Blocking in printing refers to the undesirable adhesion between printed sheets, causing them to stick together. This often occurs when the ink is not properly dried or cured, resulting in the transfer of ink from one sheet to another.


Sheet sticking


  1. Commercial Printing: After a batch of brochures was printed, the printer noticed blocking because the stacks of paper were not allowed enough time to dry.
  2. Packaging: Blocking can occur in packaging materials if they are stacked before the ink or coating has fully set, leading to damaged graphics and text.
  3. Art Prints: Fine art prints can suffer from blocking if they are packed too soon after printing, causing the intricate details to be marred by ink transfer.

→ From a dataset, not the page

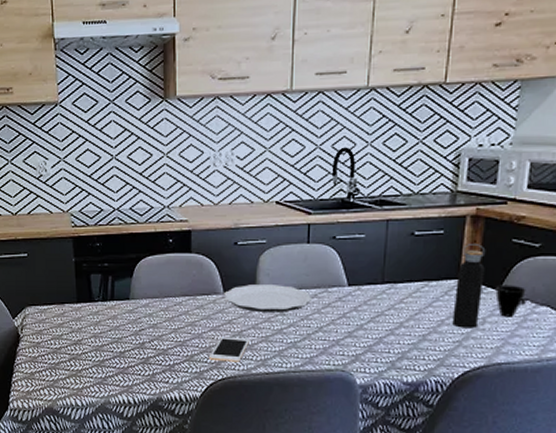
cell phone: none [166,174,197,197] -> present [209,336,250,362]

  • Proper Drying Time: Allow adequate drying or curing time for printed materials before stacking or packaging them. This is especially important for jobs with heavy ink coverage or coated papers.
  • Use Anti-Blocking Sprays: Anti-blocking sprays or powders can be applied to the printed sheets to reduce the risk of sticking.
  • Optimal Storage Conditions: Store printed materials in a cool, dry environment to facilitate faster drying and prevent humidity from causing blocking.
  • Paper Selection: Choose paper with appropriate coatings or finishes that resist blocking, especially for high-ink applications.
  • Quality Inks and Coatings: Use inks and coatings designed to dry quickly and resist blocking. UV-curable inks, for example, cure instantly under UV light and are less prone to blocking.